Lebih lanjut, Komisi III juga menerima berbagai laporan tentang dugaan pelanggaran etik dan pidana yang melibatkan jaksa. Rano menyoroti kecenderungan penanganan kasus oknum jaksa nakal yang hanya berujung pada mutasi, tanpa diikuti tindakan keras berupa pemecatan atau proses pidana. “Ini yang lagi ramai. Ini ada jaksa-jaksa atau oknum yang nakal tapi tidak dilakukan tindakan yang keras, hanya pindah. Tidak ada pemecatan, tidak ada pidana. Ini yang jadi persoalan sendiri,” ungkap Rano, menyoroti lemahnya sanksi yang berpotensi mencederai integritas institusi.

Reformasi Pengadilan

Desakan untuk reformasi lembaga peradilan juga semakin menguat seiring meningkatnya keluhan publik terhadap kinerja hakim dan pengadilan. Rano Alfath membeberkan data mengejutkan dari Komisi Yudisial (KY), yang mencatat ratusan laporan diterima hanya dalam satu bulan pertama tahun 2025. “Data yang kami punya dari Januari saja, kalau dari Komisi Yudisial, itu 267 laporan terhadap hakim-hakim. Yang ini banyak sekali persoalan,” ungkap Rano, menunjukkan skala permasalahan yang ada.

Selain banyaknya laporan, integritas aparat penegak hukum di pengadilan juga menjadi sorotan serius, sebagaimana tercermin dalam kasus penangkapan hakim yang terlibat dalam kasus Edward Tannur.
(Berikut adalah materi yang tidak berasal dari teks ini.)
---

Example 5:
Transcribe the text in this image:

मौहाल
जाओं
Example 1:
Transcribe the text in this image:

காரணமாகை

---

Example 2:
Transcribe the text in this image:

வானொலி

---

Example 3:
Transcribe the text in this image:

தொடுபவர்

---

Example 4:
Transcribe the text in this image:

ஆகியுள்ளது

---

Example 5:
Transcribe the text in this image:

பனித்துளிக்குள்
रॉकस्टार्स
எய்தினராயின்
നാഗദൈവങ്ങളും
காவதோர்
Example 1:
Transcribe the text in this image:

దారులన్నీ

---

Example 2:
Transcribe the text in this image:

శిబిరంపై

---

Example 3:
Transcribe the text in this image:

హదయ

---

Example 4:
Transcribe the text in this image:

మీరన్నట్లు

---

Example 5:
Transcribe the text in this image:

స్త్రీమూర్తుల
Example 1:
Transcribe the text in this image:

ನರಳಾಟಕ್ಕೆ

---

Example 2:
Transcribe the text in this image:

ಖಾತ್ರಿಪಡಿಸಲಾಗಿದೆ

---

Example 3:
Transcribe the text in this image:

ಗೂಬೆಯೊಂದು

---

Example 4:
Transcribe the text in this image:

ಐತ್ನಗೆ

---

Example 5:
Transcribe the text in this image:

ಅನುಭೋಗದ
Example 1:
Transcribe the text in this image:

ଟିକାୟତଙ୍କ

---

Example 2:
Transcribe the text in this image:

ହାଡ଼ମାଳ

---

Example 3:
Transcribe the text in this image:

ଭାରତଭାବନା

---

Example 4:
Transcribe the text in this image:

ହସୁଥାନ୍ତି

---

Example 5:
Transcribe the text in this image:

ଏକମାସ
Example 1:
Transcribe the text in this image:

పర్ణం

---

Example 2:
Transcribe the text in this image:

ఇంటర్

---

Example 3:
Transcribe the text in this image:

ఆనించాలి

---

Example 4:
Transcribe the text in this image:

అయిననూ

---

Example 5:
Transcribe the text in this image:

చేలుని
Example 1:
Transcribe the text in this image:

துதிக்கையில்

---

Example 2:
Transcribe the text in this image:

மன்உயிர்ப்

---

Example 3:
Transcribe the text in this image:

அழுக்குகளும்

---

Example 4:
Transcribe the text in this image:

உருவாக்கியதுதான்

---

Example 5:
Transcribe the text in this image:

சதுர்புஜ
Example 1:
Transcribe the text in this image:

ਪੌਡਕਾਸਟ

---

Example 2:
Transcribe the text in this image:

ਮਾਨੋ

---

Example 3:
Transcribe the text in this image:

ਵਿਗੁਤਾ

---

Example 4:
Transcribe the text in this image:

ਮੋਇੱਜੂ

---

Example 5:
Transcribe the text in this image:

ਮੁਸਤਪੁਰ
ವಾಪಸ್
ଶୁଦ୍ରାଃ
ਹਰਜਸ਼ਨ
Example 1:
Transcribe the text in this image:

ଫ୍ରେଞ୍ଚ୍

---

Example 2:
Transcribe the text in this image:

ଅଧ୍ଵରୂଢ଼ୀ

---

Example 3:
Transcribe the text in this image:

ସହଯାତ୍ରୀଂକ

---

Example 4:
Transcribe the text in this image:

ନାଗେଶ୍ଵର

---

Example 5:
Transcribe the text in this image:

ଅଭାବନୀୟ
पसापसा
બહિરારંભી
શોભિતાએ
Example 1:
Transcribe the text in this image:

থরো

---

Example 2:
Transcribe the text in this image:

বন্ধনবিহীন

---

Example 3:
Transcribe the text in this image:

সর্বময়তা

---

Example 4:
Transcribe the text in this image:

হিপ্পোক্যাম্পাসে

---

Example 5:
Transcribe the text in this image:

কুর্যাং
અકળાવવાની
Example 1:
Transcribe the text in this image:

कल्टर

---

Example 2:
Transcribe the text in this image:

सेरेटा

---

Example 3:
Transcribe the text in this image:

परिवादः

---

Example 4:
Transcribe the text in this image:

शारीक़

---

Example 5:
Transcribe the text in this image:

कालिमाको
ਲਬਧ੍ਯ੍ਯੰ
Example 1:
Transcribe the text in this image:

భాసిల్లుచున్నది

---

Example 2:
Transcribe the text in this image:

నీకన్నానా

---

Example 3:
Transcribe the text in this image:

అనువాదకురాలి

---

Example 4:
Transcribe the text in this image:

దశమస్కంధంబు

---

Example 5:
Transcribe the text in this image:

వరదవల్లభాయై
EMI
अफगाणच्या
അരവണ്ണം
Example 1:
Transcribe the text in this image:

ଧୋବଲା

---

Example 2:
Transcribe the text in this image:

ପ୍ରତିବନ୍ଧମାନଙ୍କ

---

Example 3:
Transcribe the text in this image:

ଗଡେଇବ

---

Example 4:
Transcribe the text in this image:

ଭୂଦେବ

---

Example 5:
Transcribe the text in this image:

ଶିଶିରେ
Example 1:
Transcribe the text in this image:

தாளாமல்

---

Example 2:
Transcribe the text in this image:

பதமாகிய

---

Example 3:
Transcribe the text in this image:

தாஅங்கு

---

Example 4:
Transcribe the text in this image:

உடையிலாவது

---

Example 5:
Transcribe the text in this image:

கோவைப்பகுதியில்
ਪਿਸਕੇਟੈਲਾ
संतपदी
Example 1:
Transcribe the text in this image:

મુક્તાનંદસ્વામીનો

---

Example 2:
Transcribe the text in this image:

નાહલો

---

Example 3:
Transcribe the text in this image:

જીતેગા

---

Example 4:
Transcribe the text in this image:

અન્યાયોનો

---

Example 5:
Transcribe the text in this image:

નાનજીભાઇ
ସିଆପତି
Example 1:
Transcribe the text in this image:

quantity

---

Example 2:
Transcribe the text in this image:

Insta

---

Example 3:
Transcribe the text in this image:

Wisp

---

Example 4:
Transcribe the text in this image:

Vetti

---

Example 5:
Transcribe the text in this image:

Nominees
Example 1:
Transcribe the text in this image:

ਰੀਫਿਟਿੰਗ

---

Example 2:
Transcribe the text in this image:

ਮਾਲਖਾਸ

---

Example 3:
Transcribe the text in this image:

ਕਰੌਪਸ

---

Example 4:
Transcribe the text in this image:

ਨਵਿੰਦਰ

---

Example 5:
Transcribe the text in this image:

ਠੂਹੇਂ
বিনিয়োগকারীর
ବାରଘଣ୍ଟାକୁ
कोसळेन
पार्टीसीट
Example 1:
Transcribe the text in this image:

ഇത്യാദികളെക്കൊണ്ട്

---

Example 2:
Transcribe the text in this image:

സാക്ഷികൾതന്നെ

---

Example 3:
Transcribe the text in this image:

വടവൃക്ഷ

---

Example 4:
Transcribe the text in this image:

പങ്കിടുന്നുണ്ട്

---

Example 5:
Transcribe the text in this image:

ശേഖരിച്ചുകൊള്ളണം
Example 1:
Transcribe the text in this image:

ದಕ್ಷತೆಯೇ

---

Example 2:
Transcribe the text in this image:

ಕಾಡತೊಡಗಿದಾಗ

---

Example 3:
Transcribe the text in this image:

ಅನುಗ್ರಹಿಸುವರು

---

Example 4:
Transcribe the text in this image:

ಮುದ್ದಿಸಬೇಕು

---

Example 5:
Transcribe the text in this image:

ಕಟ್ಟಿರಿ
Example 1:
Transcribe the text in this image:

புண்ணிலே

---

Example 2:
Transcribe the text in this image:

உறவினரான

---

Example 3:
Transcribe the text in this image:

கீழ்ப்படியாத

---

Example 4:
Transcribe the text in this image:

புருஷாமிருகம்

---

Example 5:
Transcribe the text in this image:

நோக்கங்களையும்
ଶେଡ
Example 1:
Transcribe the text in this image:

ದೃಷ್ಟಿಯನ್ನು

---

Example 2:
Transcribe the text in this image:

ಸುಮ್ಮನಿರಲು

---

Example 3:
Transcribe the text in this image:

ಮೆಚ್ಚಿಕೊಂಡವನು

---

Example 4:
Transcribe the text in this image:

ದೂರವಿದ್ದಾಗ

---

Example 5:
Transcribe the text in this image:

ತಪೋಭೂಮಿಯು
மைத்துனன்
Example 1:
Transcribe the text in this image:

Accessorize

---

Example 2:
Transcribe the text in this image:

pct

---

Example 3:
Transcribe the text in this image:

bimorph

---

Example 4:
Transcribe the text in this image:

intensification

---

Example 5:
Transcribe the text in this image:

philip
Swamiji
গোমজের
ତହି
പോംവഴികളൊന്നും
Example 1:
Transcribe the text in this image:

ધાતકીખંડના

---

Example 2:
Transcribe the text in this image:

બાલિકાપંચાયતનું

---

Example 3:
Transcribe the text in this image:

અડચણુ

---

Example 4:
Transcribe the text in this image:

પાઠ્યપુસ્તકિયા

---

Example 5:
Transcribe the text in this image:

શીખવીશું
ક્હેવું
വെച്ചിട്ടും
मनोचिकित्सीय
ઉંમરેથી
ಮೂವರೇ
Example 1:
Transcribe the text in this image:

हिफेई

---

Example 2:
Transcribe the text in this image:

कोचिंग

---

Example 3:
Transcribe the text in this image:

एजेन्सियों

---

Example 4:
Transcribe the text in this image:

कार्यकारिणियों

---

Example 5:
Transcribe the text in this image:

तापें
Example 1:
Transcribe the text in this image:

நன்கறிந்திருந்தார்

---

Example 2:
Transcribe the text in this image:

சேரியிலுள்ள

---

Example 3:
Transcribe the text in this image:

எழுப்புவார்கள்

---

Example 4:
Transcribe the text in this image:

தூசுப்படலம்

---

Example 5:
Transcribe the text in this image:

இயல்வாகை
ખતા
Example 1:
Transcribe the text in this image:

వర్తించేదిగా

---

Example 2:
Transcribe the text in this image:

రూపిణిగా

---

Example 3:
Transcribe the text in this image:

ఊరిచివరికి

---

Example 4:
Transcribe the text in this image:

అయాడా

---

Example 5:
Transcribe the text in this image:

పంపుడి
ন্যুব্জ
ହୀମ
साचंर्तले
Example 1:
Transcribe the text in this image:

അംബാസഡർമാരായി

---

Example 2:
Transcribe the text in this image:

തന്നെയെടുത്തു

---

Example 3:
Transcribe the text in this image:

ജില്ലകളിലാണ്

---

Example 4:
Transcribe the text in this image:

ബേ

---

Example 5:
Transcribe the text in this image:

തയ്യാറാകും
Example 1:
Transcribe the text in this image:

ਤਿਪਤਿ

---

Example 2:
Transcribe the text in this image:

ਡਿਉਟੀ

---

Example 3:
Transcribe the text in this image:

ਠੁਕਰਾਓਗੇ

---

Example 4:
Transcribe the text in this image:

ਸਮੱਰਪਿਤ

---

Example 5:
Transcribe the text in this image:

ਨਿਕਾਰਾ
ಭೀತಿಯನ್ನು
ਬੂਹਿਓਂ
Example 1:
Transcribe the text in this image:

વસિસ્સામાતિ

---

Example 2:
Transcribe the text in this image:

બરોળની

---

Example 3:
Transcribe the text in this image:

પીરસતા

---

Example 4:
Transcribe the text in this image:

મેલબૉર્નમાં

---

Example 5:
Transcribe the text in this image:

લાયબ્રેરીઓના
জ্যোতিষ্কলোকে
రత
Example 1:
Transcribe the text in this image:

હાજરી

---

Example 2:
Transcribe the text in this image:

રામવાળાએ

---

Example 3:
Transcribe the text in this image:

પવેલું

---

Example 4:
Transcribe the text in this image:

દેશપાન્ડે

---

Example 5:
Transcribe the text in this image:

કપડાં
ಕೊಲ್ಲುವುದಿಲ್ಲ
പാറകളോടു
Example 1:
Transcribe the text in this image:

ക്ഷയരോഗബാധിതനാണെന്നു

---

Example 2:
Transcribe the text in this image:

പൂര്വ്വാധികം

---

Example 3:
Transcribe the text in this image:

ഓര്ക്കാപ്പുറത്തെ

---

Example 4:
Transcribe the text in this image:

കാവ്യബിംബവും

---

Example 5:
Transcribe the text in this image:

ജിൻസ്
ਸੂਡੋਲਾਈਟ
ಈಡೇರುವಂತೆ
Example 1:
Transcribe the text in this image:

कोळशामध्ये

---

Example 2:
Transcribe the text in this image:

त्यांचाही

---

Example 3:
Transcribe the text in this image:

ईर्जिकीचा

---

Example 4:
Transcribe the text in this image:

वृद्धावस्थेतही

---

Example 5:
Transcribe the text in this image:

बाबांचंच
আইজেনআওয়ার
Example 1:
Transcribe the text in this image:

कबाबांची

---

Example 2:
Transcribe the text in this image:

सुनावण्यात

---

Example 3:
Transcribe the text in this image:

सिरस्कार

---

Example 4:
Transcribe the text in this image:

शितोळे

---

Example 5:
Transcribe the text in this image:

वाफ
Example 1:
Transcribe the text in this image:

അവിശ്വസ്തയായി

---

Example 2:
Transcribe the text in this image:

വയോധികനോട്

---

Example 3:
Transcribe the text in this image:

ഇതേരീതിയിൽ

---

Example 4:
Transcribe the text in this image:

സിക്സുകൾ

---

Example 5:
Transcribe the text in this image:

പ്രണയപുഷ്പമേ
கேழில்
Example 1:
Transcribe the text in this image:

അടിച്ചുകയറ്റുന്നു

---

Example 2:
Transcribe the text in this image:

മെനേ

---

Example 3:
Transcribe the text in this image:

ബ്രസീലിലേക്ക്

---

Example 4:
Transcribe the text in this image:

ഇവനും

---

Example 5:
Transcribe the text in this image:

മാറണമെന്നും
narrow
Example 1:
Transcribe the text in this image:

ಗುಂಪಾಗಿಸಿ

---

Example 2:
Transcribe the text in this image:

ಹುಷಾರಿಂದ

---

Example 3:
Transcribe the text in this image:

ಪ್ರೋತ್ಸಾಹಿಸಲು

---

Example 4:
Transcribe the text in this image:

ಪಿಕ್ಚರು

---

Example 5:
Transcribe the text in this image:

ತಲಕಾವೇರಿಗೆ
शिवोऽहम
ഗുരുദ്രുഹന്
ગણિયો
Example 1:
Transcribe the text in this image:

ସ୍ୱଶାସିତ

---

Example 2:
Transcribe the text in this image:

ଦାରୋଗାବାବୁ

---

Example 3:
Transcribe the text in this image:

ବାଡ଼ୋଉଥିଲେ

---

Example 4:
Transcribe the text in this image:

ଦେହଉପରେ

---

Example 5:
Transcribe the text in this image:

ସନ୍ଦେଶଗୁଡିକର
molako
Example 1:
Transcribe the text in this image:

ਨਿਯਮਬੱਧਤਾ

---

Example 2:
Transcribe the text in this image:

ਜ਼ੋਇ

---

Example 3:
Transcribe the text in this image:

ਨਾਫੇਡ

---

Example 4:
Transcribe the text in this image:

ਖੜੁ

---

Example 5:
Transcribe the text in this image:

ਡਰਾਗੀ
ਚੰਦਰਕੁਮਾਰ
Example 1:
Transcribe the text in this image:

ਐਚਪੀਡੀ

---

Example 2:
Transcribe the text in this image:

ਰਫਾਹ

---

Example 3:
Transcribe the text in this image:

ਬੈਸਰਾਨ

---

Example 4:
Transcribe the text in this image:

Masyarakat juga mengeluhkan minimnya keterbukaan informasi putusan pengadilan. Padahal, transparansi putusan merupakan elemen vital untuk menjamin akuntabilitas lembaga peradilan. “Masyarakat itu mengeluh. Salah satu keluhan yang paling banyak adalah bahwa susah sekali mengakses putusan-putusan yang ada di Mahkamah atau yang ada di pengadilan,” tegas Rano, menuntut adanya perbaikan akses informasi.

Deretan persoalan krusial yang mengemuka dari kepolisian, kejaksaan, hingga pengadilan ini menjadi landasan kuat bagi Komisi III untuk membentuk panja reformasi. “Makanya itu kesempatan, momentum bagi kami, fungsi pengawasan, untuk melakukan reformasi baik terhadap Polri, Kejaksaan, atau pengadilan,” pungkas Rano, menegaskan komitmen DPR dalam mendorong perbaikan fundamental di sistem penegakan hukum Indonesia.

Ringkasan

Komisi III DPR RI secara resmi menyepakati pembentukan panitia kerja (panja) untuk mempercepat reformasi di tubuh kepolisian, kejaksaan, dan pengadilan. Kesepakatan ini dicapai dalam Rapat Dengar Pendapat (RDP) pada 18 November 2025, sebagai respons atas berbagai sorotan dan desakan publik terkait kinerja lembaga penegak hukum. Pembentukan panja ini dinilai mendesak untuk menjadi instrumen pengawasan dan pendorong utama agenda reformasi tersebut.

Panja akan menyoroti berbagai isu seperti dugaan kriminalisasi dan kekerasan oleh Polri, serta perlunya evaluasi internal. Di Kejaksaan Agung, fokus pada maksimalisasi pengembalian aset korupsi dan penanganan tegas oknum jaksa nakal yang kerap hanya dimutasi. Reformasi pengadilan juga didesak akibat tingginya laporan pelanggaran etik hakim dan minimnya transparansi akses putusan publik.